RSPCA inspector Kat Hamblin was alerted after concerned members of the public spotted the skewbald horse, Golden Boy, in difficulty on land in Thwaites Road, Oswaldtwistle, the Burnley court was told.

Golden Boy’s tether, a rope covered in plastic sheathing, had started to cut into his neck when the inspector, and an official from World Horse Welfare, found him on October 18 last year, magistrates heard.

The horse, a pacer, was also found to be lame, with a cracked hoof and thrush having developed, said Christopher Wyatt, prosecuting on behalf of the RSPCA.

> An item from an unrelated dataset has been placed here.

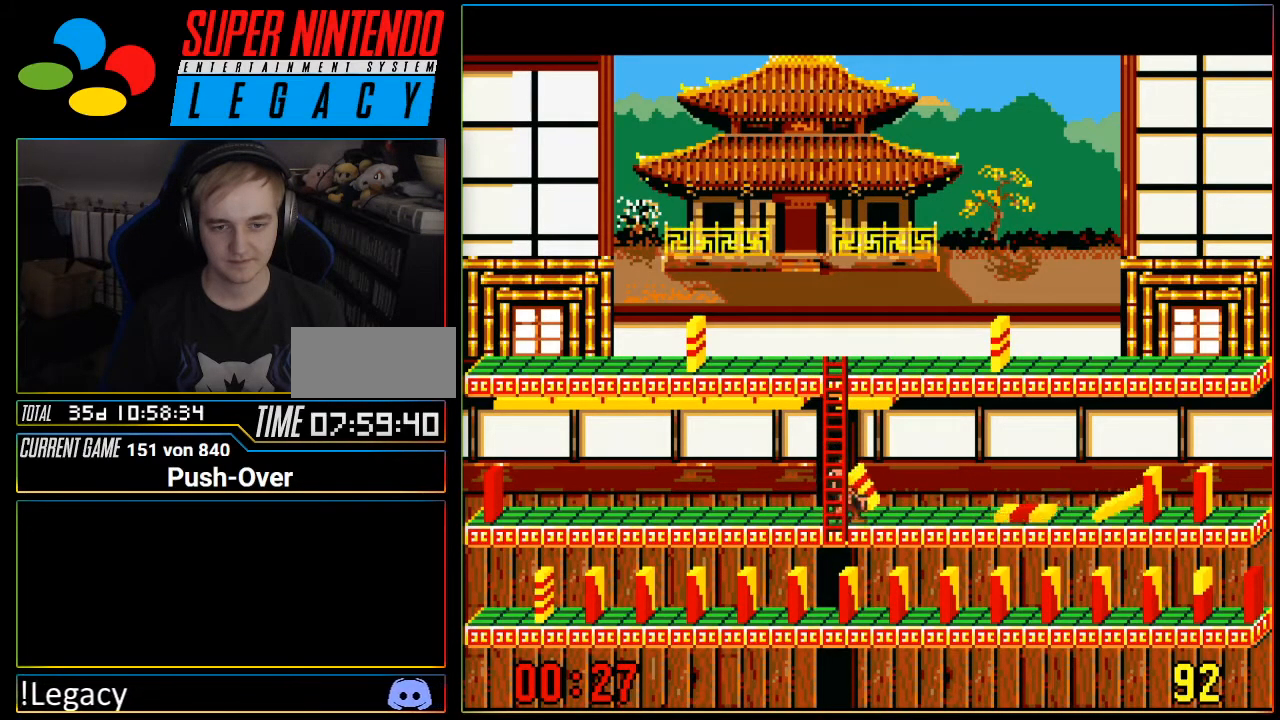
{"buttons": ["DPAD_RIGHT"], "events": []}
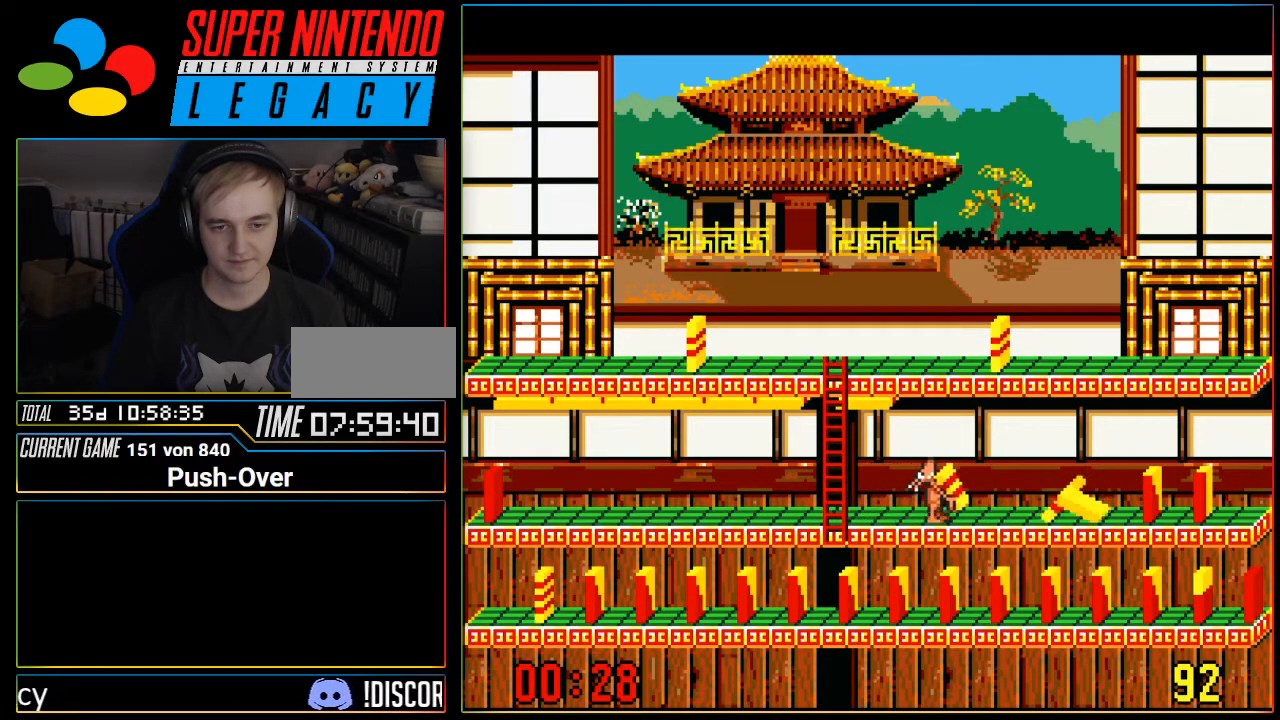
{"buttons": [], "events": [[17, "DPAD_RIGHT", "up"], [50, "A", "down"], [217, "A", "up"]]}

But the court heard there were no material concerns about six other horses owned by the same man, and kept at Thwaites Road, Catlow Hill Street, and on land at a nearby industrial estate.

His owner, Charles Price, 29, of James Street, Oswaldtwistle, admitted causing unnecessary suffer- ing to Golden Boy.

He was fined £180, with £100 court costs, and was also ordered to pay a £20 victim surcharge. But his solicitor Clive Rhys successfully argued that Price was usually a conscientious horseman and should not be deprived of the stallion’s ownership.

The defendant was also not disqualified from owning any other animals.

Magistrates’ chairman Victor Foster said: “The action was not deliberate and further, you have tak-en advice about fields and stabling from various people, so we are not going to make any other orders against you.”

Mr Wyatt said that, according to a vet’s evidence, the neck injury was caused by a ‘friction burn’ and would have been around 48 hours old.

Golden Boy was also found to have an over-grown hoof which had developed thrush and gave off a ‘putrid’ smell, he added. Mr Rhys told the court that Price had been forced to move from Shipley, where he had a 22-acre field, with his horses after receiving threats and intimidation from a family in the West Yorkshire town, around Christmas 2012.

The horses had been tethered in the fields as a matter of necessity, he said.

And Price would usually check them over every day.

Mr Rhys added: “He is bereft.

“He has always considered himself to be a good horseman.”

The magistrates court heard how the horses, with the assistance of World Horse Welfare, had been rehomed in new stables and a paddock elsewhere.